### Data for processing ###

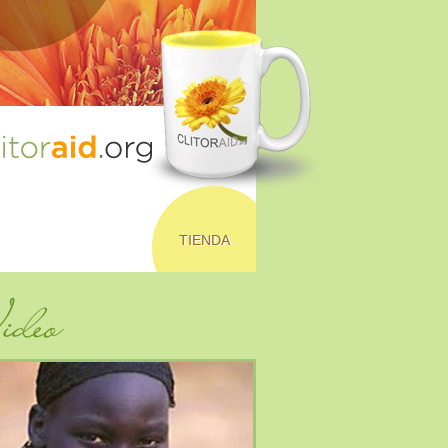
TIENDA
deo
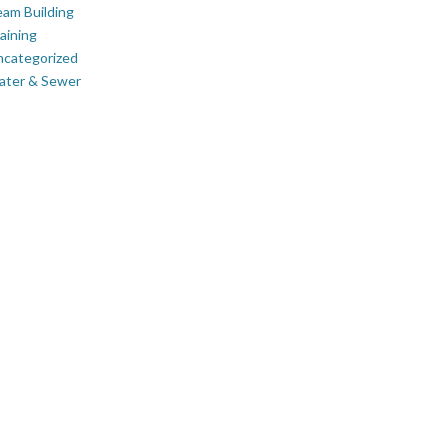
am Building
aining
ncategorized
ater & Sewer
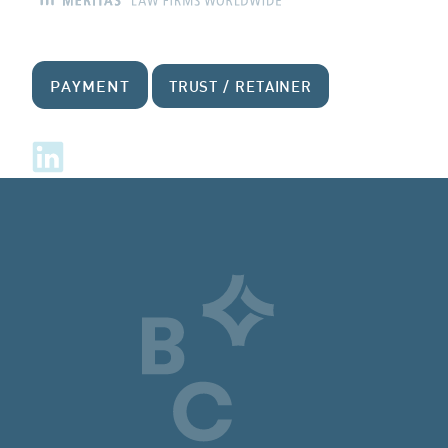
PAYMENT
TRUST / RETAINER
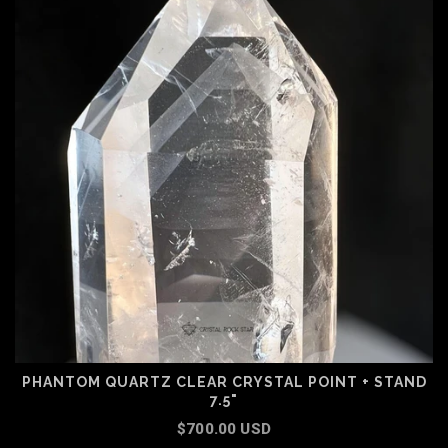
PHANTOM QUARTZ CLEAR CRYSTAL POINT + STAND
7.5"
$700.00 USD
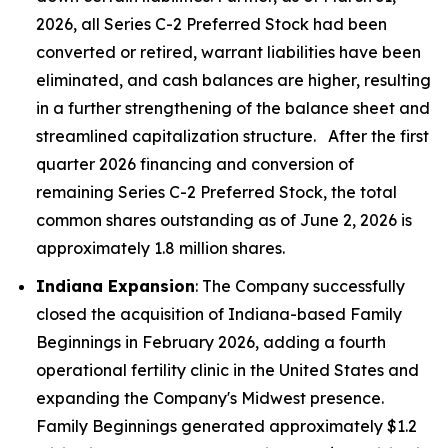
2026, all Series C-2 Preferred Stock had been
converted or retired, warrant liabilities have been
eliminated, and cash balances are higher, resulting
in a further strengthening of the balance sheet and
streamlined capitalization structure. After the first
quarter 2026 financing and conversion of
remaining Series C-2 Preferred Stock, the total
common shares outstanding as of June 2, 2026 is
approximately 1.8 million shares.
Indiana Expansion
: The Company successfully
closed the acquisition of Indiana-based Family
Beginnings in February 2026, adding a fourth
operational fertility clinic in the United States and
expanding the Company's Midwest presence.
Family Beginnings generated approximately $1.2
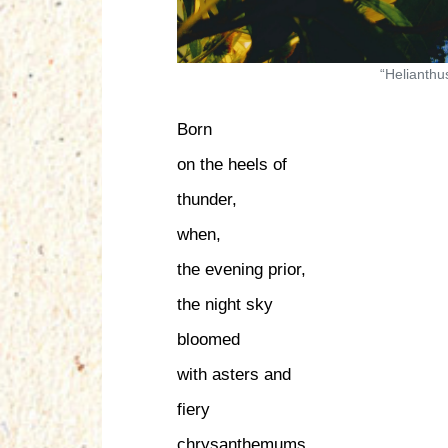
“Helianthu
Born
on the heels of
thunder,
when,
the evening prior,
the night sky
bloomed
with asters and
fiery
chrysanthemums.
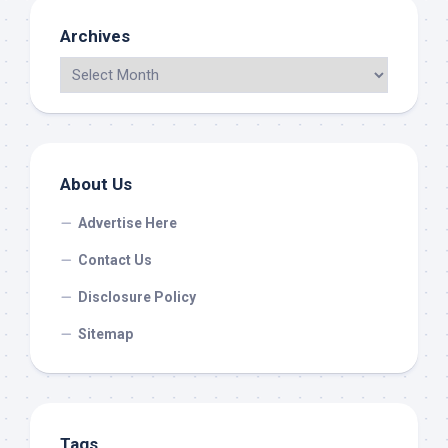
Archives
About Us
Advertise Here
Contact Us
Disclosure Policy
Sitemap
Tags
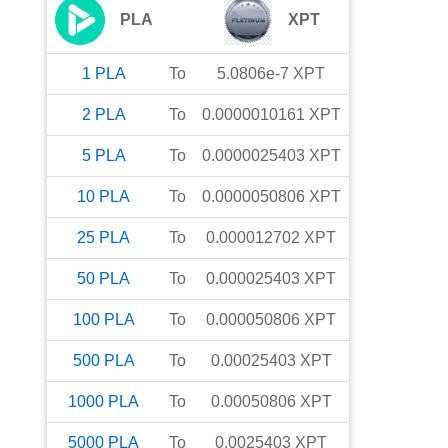
PLA
XPT
1
PLA
To
5.0806e-7
XPT
2
PLA
To
0.0000010161
XPT
5
PLA
To
0.0000025403
XPT
10
PLA
To
0.0000050806
XPT
25
PLA
To
0.000012702
XPT
50
PLA
To
0.000025403
XPT
100
PLA
To
0.000050806
XPT
500
PLA
To
0.00025403
XPT
1000
PLA
To
0.00050806
XPT
5000
PLA
To
0.0025403
XPT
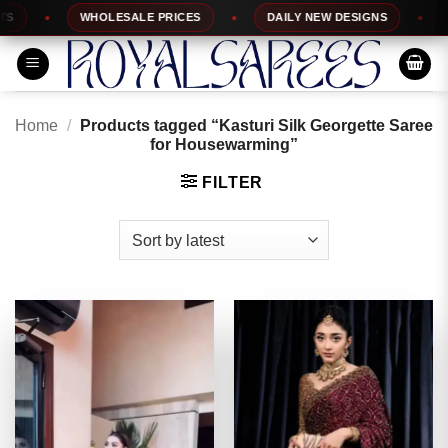
Skip
WHOLESALE PRICES
DAILY NEW DESIGNS
10
to
content
Home
/
Products tagged “Kasturi Silk Georgette Saree
for Housewarming”
FILTER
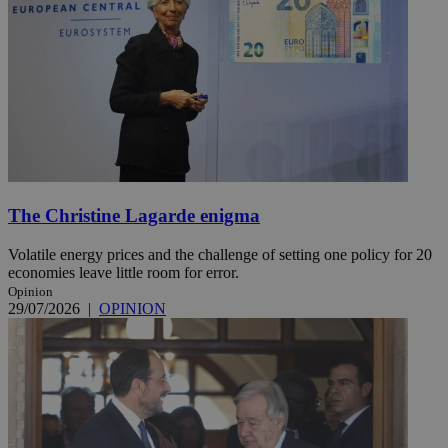
The Christine Lagarde enigma
Volatile energy prices and the challenge of setting one policy for 20
economies leave little room for error.
Opinion
29/07/2026
|
OPINION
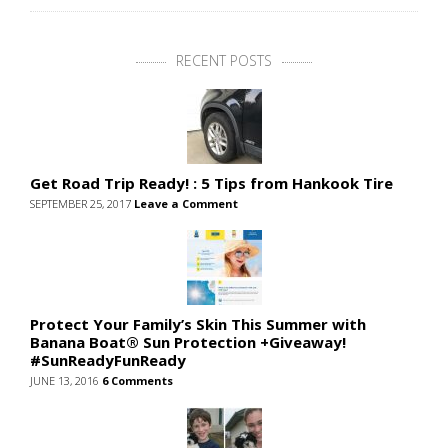
RECENT POSTS
Get Road Trip Ready! : 5 Tips from Hankook Tire
SEPTEMBER 25, 2017
Leave a Comment
Protect Your Family’s Skin This Summer with
Banana Boat® Sun Protection +Giveaway!
#SunReadyFunReady
JUNE 13, 2016
6 Comments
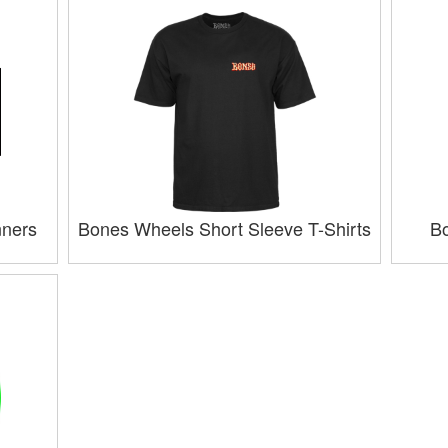
nners
Bones Wheels Short Sleeve T-Shirts
Bo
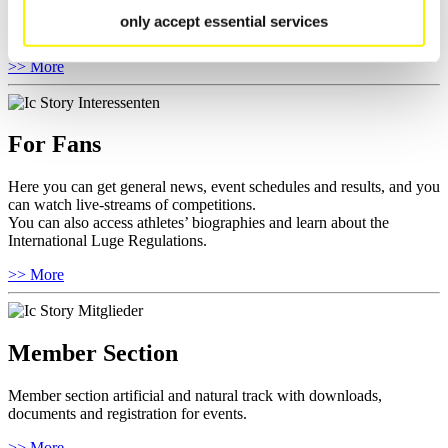
competitions.
only accept essential services
Furthermore you can review your athlete biography.
>> More
For Fans
Here you can get general news, event schedules and results, and you
can watch live-streams of competitions.
You can also access athletes’ biographies and learn about the
International Luge Regulations.
>> More
Member Section
Member section artificial and natural track with downloads,
documents and registration for events.
>> More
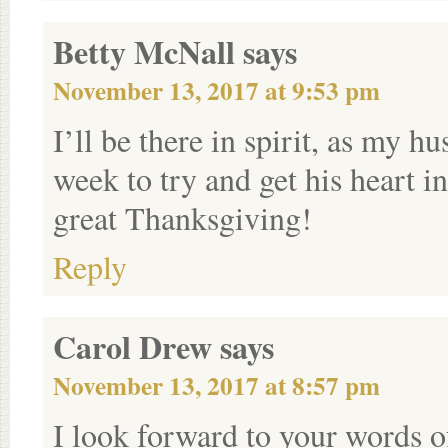
Betty McNall
says
November 13, 2017 at 9:53 pm
I’ll be there in spirit, as my h
week to try and get his heart i
great Thanksgiving!
Reply
Carol Drew
says
November 13, 2017 at 8:57 pm
I look forward to your words 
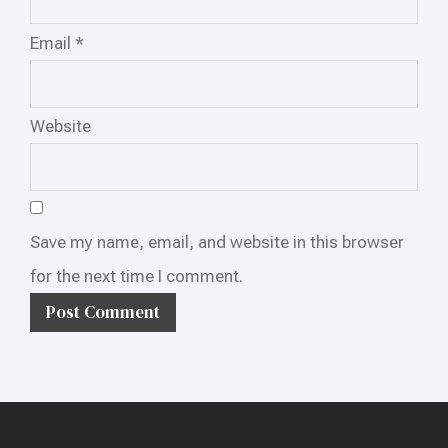
Email
*
Website
Save my name, email, and website in this browser
for the next time I comment.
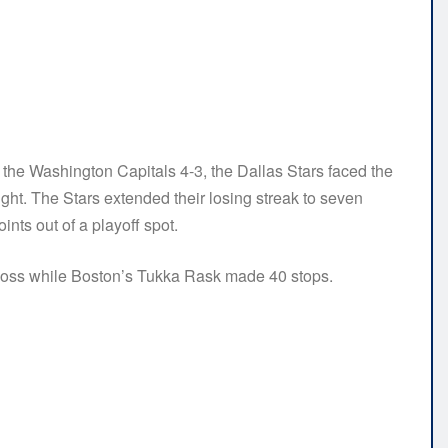
 the Washington Capitals 4-3, the Dallas Stars faced the
ght. The Stars extended their losing streak to seven
ints out of a playoff spot.
 loss while Boston’s Tukka Rask made 40 stops.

###

Wherever a line above includes the string "Beginnings", count it; give only the final tally.

2